I am curious if it fits the 1" pvc pipe. All gate valves I saw so far are made in metric system and they don't fit 1" white pvc pipe from HD, made in imperial system.
Also, looks like it's threaded not slip.

http://www.jlaquatics.com/phpstore/store_pages/product-info.php?product_ID=pl-gv1


----------



## nc208082 (Jun 27, 2013)

I ordered a regular gate valve from spears through reef supplies and it fits the regular 1" pvc fine. I dont see too much of a difference in the heavy duty and the regular one.
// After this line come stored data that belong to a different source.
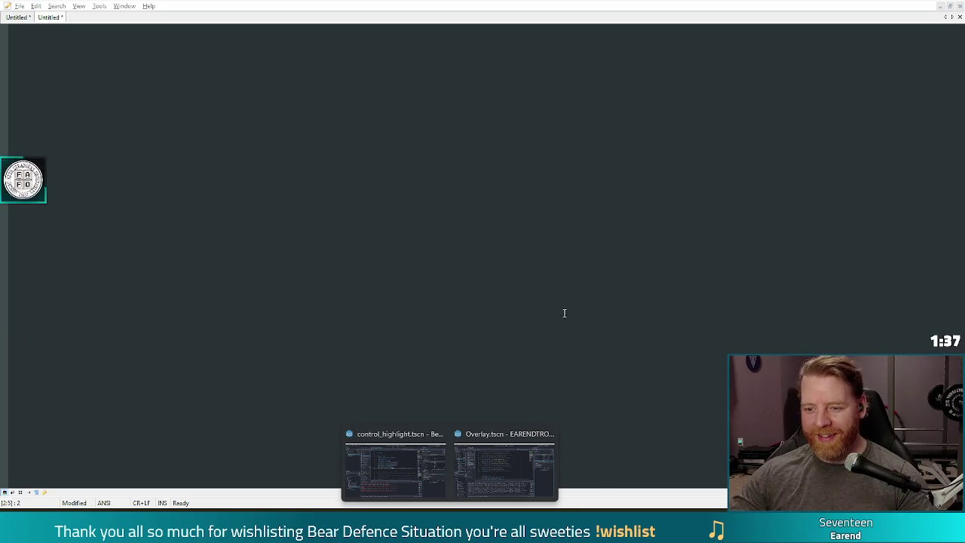
left_click(377, 464)
left_click(44, 12)
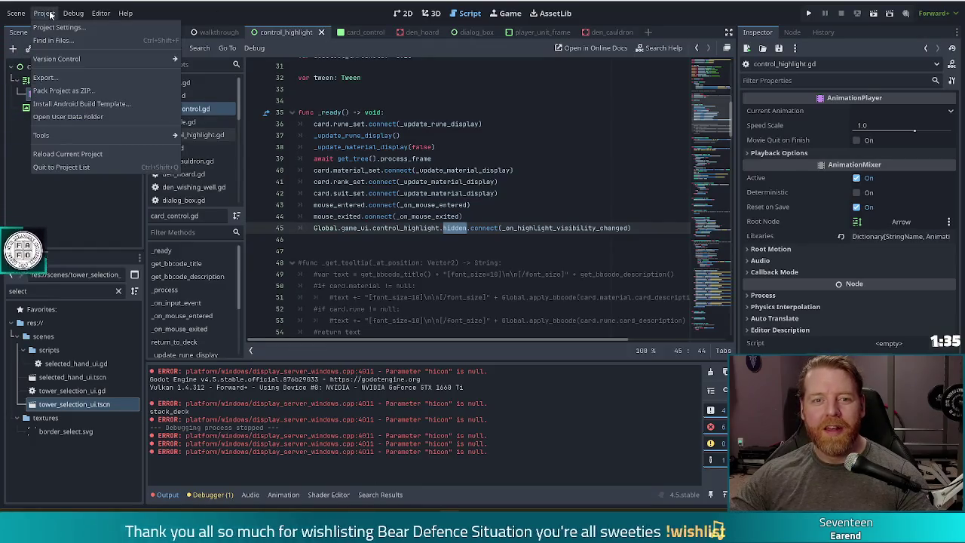
Choose Reload Current Project and switch windows while the editor restarts.
left_click(84, 153)
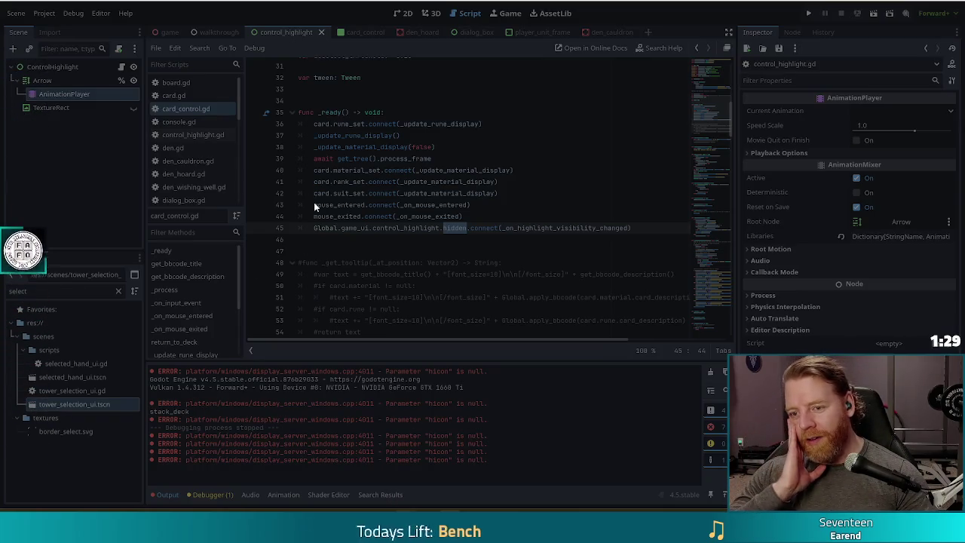
key("alt+Tab")
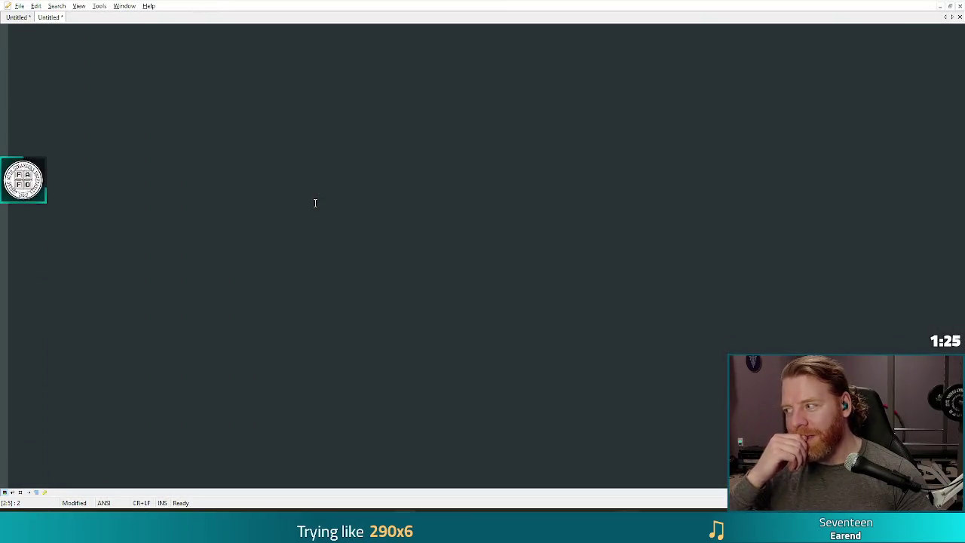
key("alt+Tab")
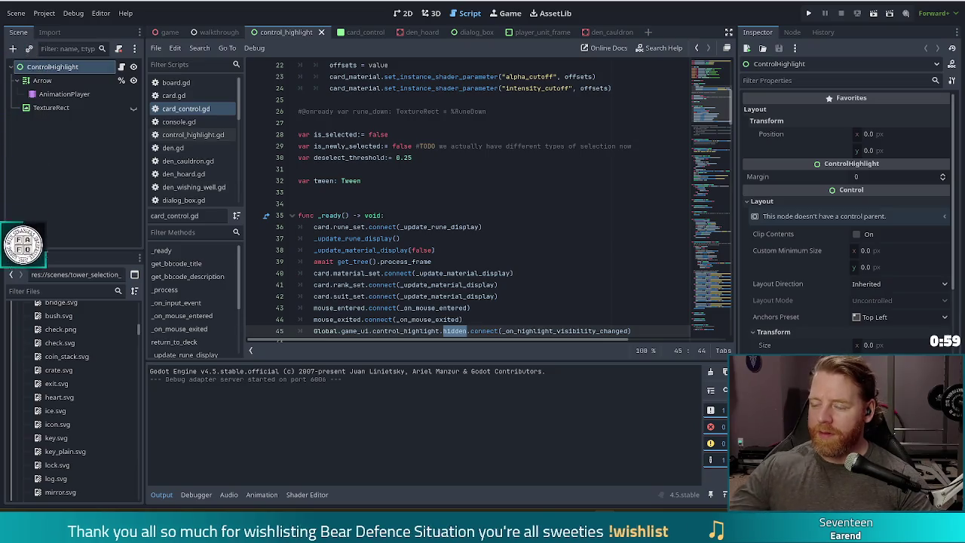
Review the _ready signal connections, including line 45's hidden hookup.
left_click(440, 296)
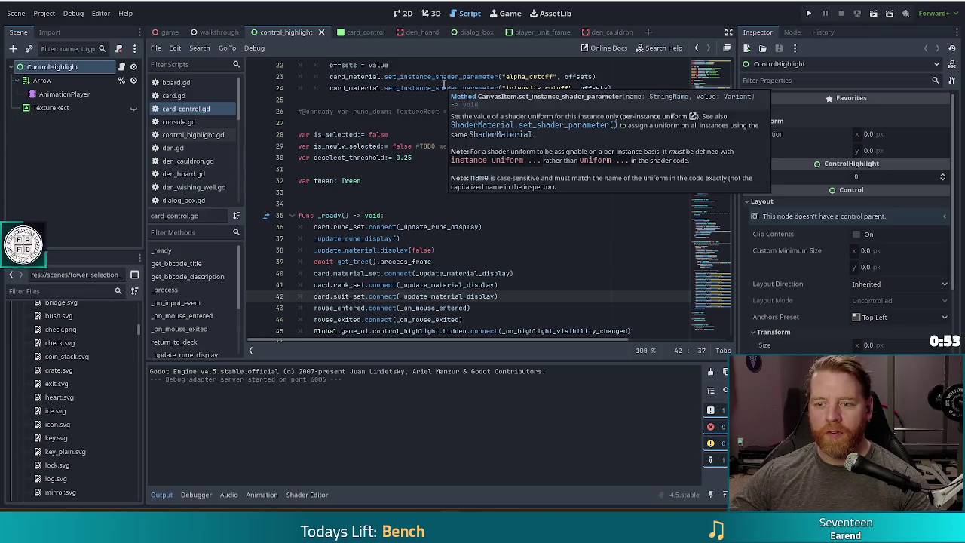
key("Up")
key("Up")
key("Up")
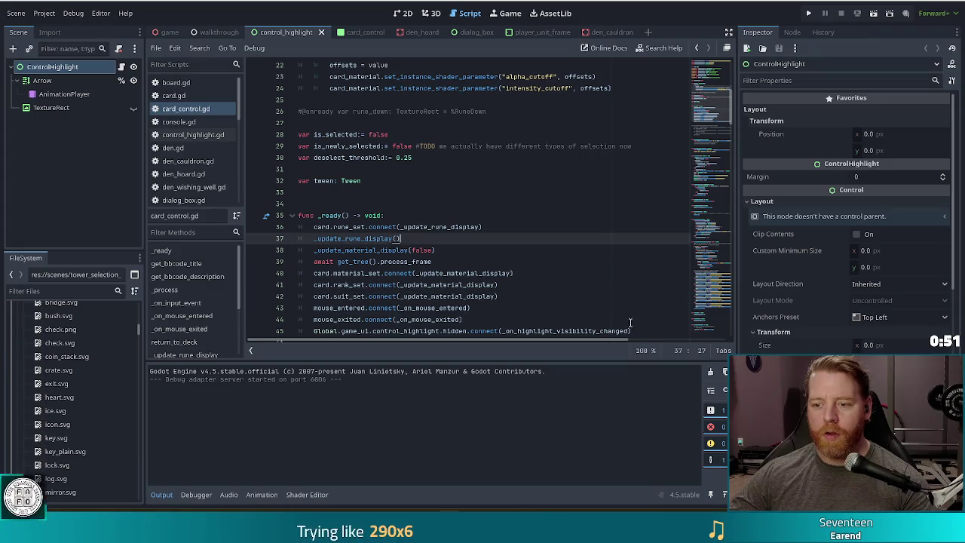
scroll(709, 106, "up", 4)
Plus reef supplies is cheaper and you can get slip or threaded.
Hth


----------



## TankCla (Dec 31, 2010)

Thanks!
Placed an order now.


----------



## rickcasa (Dec 7, 2011)

+1 RS valves are the perfect match for HD pipes.
Let me know if you need a1.5" spears. I have 1 left from my build.


----------



## TankCla (Dec 31, 2010)

My drain is 1". Sorry!


----------



## TankCla (Dec 31, 2010)

nc208082 said:


> I ordered a regular gate valve from spears through reef supplies and it fits the regular 1" pvc fine. I dont see too much of a difference in the heavy duty and the regular one. Plus reef supplies is cheaper and you can get slip or threaded.
> Hth


I just installed the gate valve from RS. 
Wow! I say wow! Took me 1 min to get the right flow. Super easy compared to crapy ball valve.

Thanks guys!


----------